We all know the financial goal is an intention we plan to save or plan our expenditure. The only way it differs from any other goal is that it is expressed completely based upon money. It varies from person to person for instances retirement planning, debt reduction, credit improvement etc.
Writing your financial goals is essential. Written goals bring transparency to your financial situation and make you focus. By reviewing your goals throughout the year, you will be definitely able to secure your future. A goal in written is a powerful reminder that you can track to achieve greater success in your financial life.
It is always advised you should take the least amount of debt possible so that you can start replaying for the student loan as soon as you get your graduation. Higher debt amount may impact your credit score. So is it worth paying it off early? Again your money grows with investments. It will be wise not put all your money towards debt payments. Like many experts, I recommend debt payments should be under 10% of your total monthly income.
Student Loan Repayment Options
1. Revised Pay As You Earn (REPAYE)
The REPAY student loan repayment plan is an up gradation of the formerly called Pay As You Earn (PAYEE) plan. The Revised Pay As You Earn plan eliminates certain restrictions with loan repayment in the PAYEE plan and includes a number of additional benefits for students to pay off their loans while earning a consistent income.
The REPAYE plan cops your monthly payments at 10% of your discretionary income and offers loan forgiveness after 20 years of making qualified payments (for undergraduate loans). The same plan provides forgiveness after 25 years for graduate loans.
Qualifying student loan types under this plan:
- Federal Direct Loans
- Stafford
- Graduate Plus Loan
2. Pay As You Earn (PAYE)
The Pay As You Earn (PAYE) plan was passed by President Obama to try and improve the existing restrictions and guidelines of the Income-Based Repayment (IBR) option.
The PAYE plan caps your monthly payments at 10% of your discretionary income and reduces the loan forgiveness term from 25 years (IBR) to 20 years in the PAYE.
3. Income-Based Repayment
The Income-Based Repayment is a much older plan and offers lesser benefits as compared to the REPAYE and PAYE plans. Being one of the most popular student loan repayment options available, the IBR plan provides some of the strongest benefits to the borrower.
The IBR plan provides loan forgiveness on the first three years of any unpaid interest from the Income-Based Repayment enrollment time for the subsidized portion of your loan.
Students can take advantage of the IBR option, if and when:
- You are facing a financial hardship.
- You qualify for a zero loan payment or payment of less than the monthly interest payment on the loan.
- You do not see a large shift in your income in the near future.
- If you can see yourself making zero qualified payments always.
4. Standard Repayment
In the standard repayment loan option, the loan payment is calculated just like any other normal loan. The term of the loan is based on the size of the loan and the calculation of the payment is based on both the term and size of the loan taken. The standard repayment option can be used when:
- If you have less than 30 years left on the term.

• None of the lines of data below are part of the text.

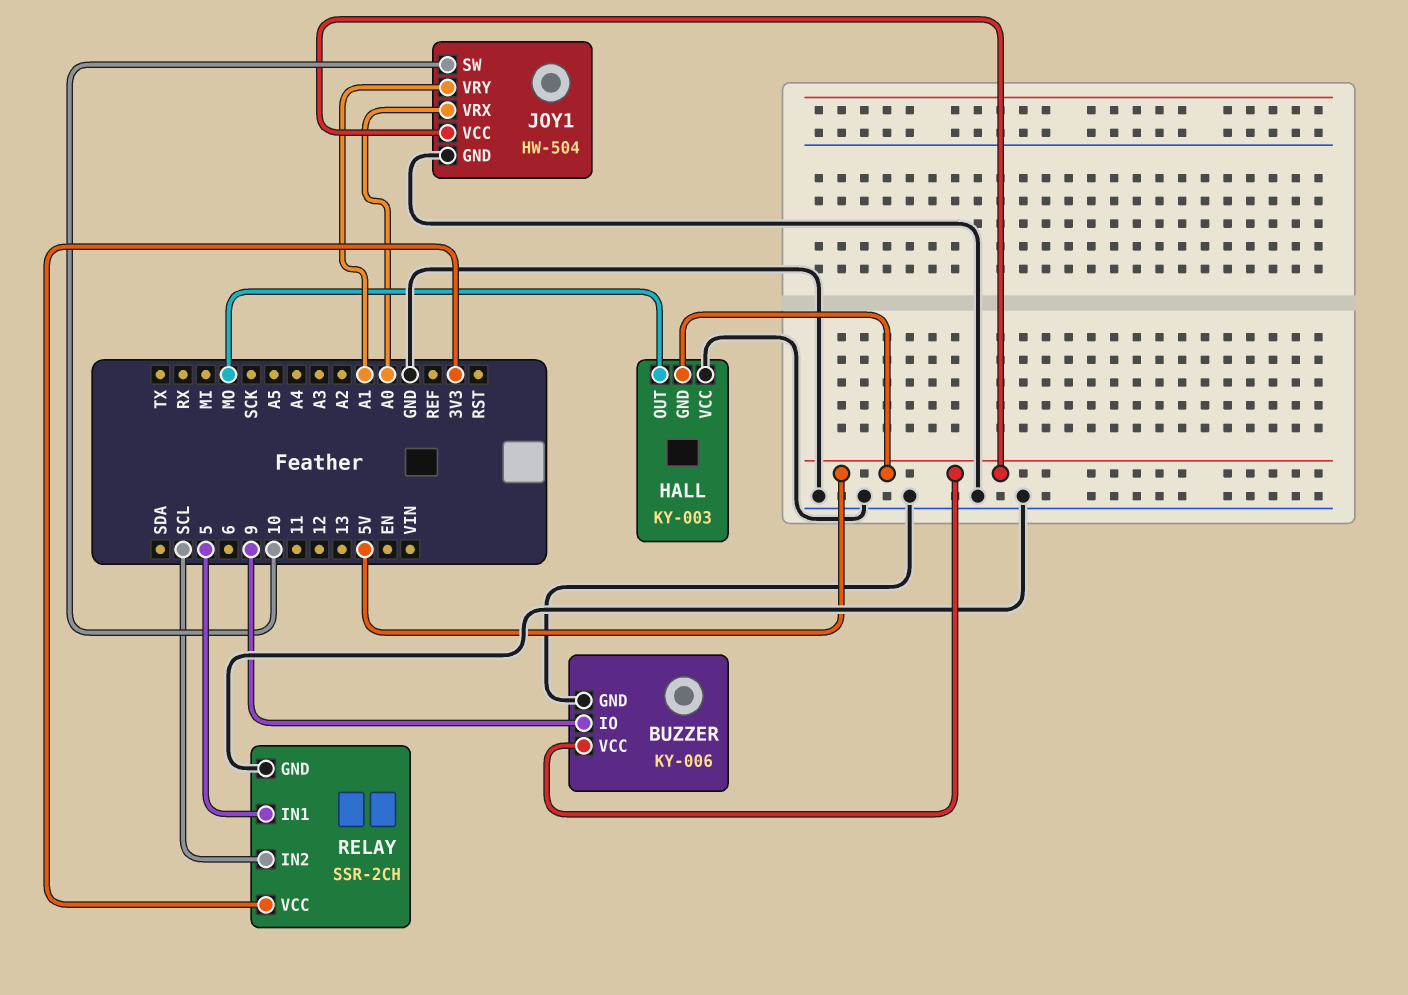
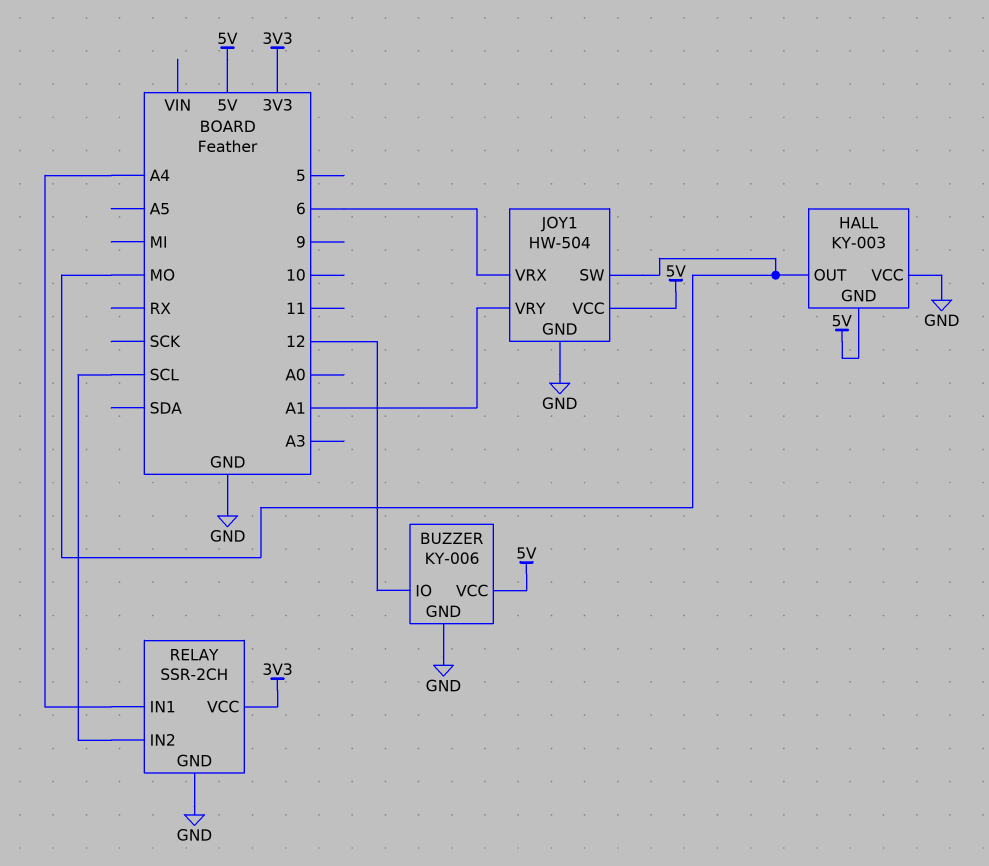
BUZZER pin IO: 9 -> 12
JOY1 pin SW: 10 -> MO
JOY1 pin VRX: A0 -> 6
RELAY pin IN1: 5 -> A4

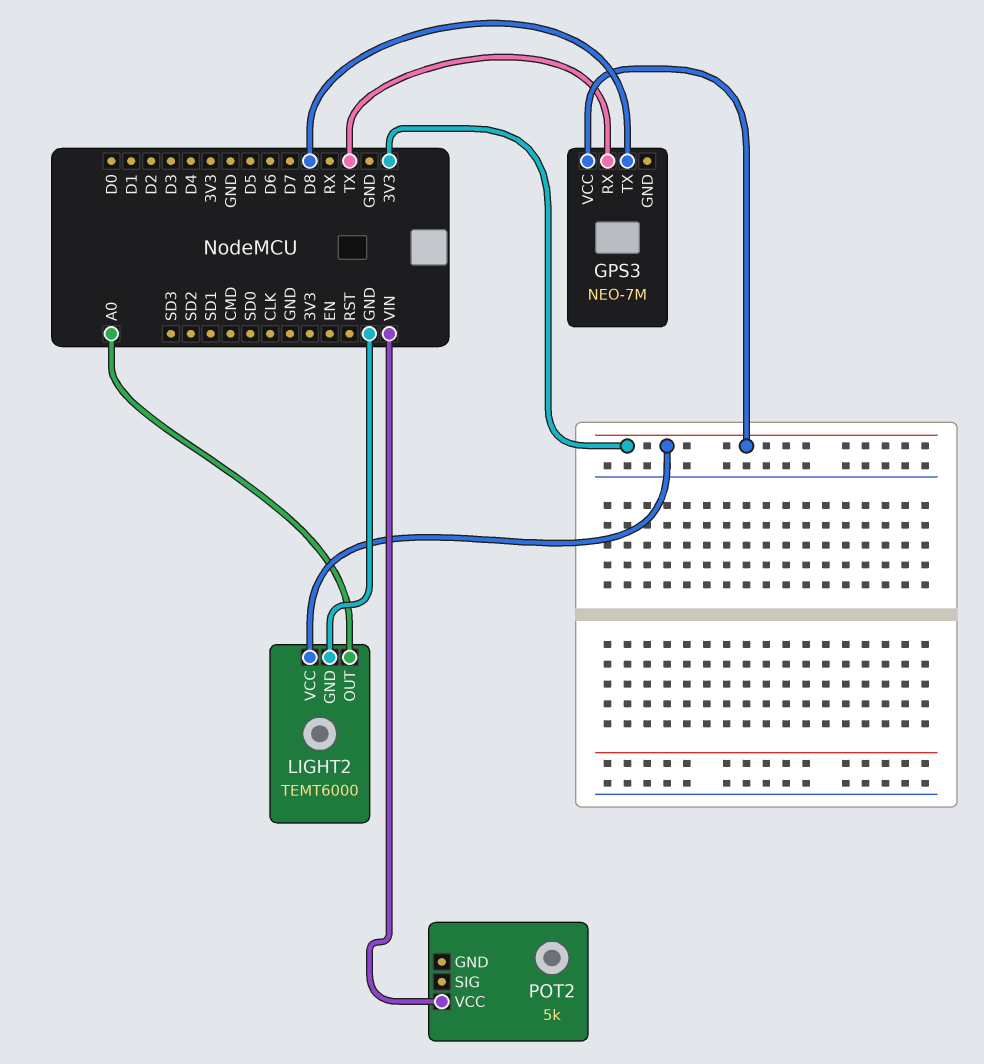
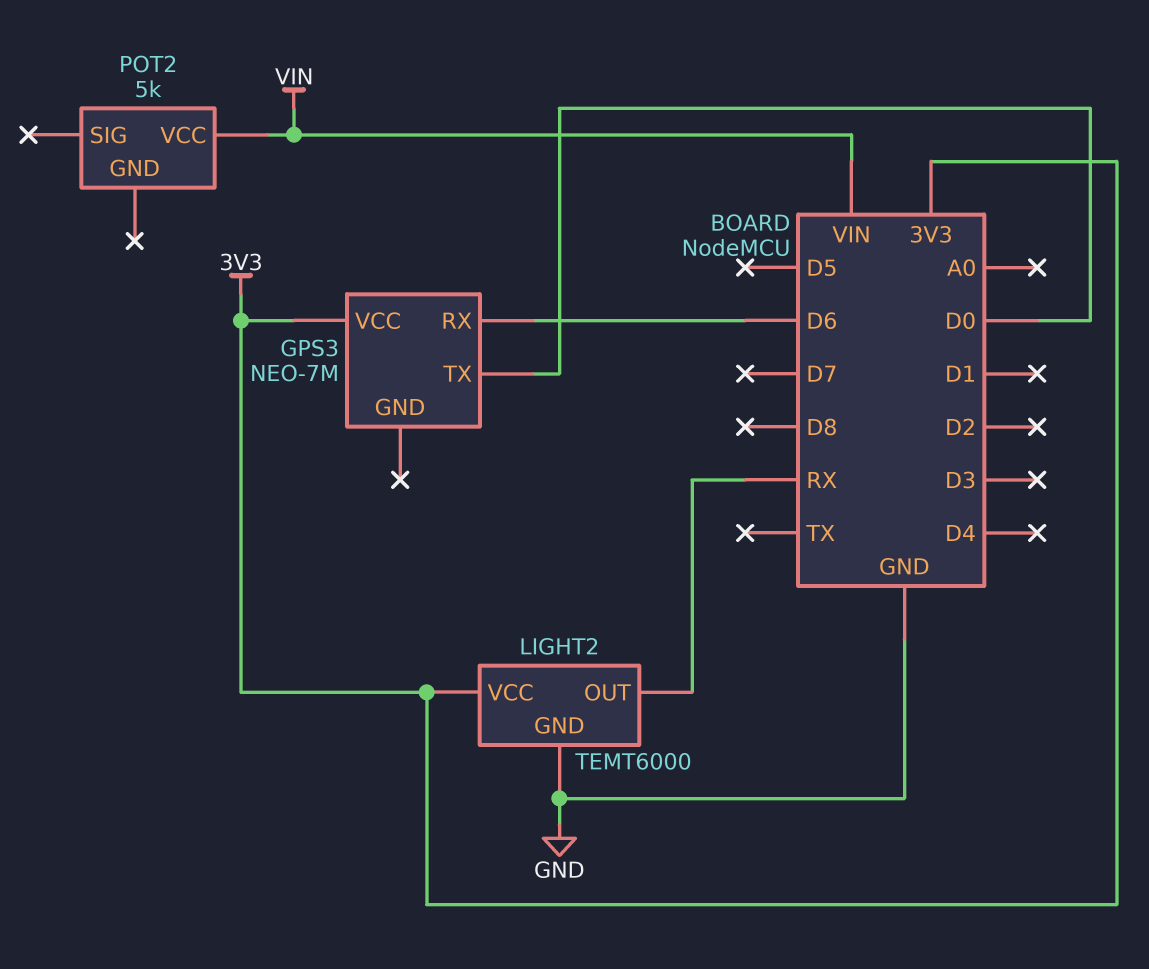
GPS3 pin RX: TX -> D6
GPS3 pin TX: D8 -> D0
LIGHT2 pin OUT: A0 -> RX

- You wish to pay off your student loan debts as soon as possible.
- Your loan amount is small, in which case you can continue paying a minimal amount over a shorter period of time than elongating the time period for your payments.
5. Graduated Repayment Plan
Very similar to the standard repayment plan, the Graduated Repayment plan works with a small difference. Students under the graduated repayment loan need to pay interest only on the loan, due to which you will have to pay smaller amounts as compared to the standard repayment loan option. For the first three years, you can pay interest only on the loan, after which the payment increases depending on the size and term of your loan. A graduated repayment plan can come to use when:
- Your income is high enough for you to make the payments.
- If you don’t qualify for the IBR repayment plan.
- You want to start with paying minimal amounts initially and increase payments once your income increases in the future.
The biggest drawback of this student loan repayment option is that the total amount that you will have to pay at the end of it all will be much higher than that of a student repayment plan.
6. Income Contingent Repayment
The Income Contingent Repayment takes into consideration a number of income-based factors to determine your payment during a student loan repayment. The – Adjusted Gross Income (AGI that excludes your loan size) and AGI (that includes your loan size and value). You can opt for an Income Contingent repayment plan when:
- You need financial relief
- You wish to be legible for student loan forgiveness.
- You do not see a higher income for yourself in the future.
Conclusion:
By selecting any of the above key student loan repayment plans, you can easily secure your education and have a successful financial situation. Don’t be pressed for money when it comes to your graduation or post-graduation. In cases of excessive confusion, you can contact student debt relief organizations to understand the best loan repayment option for you.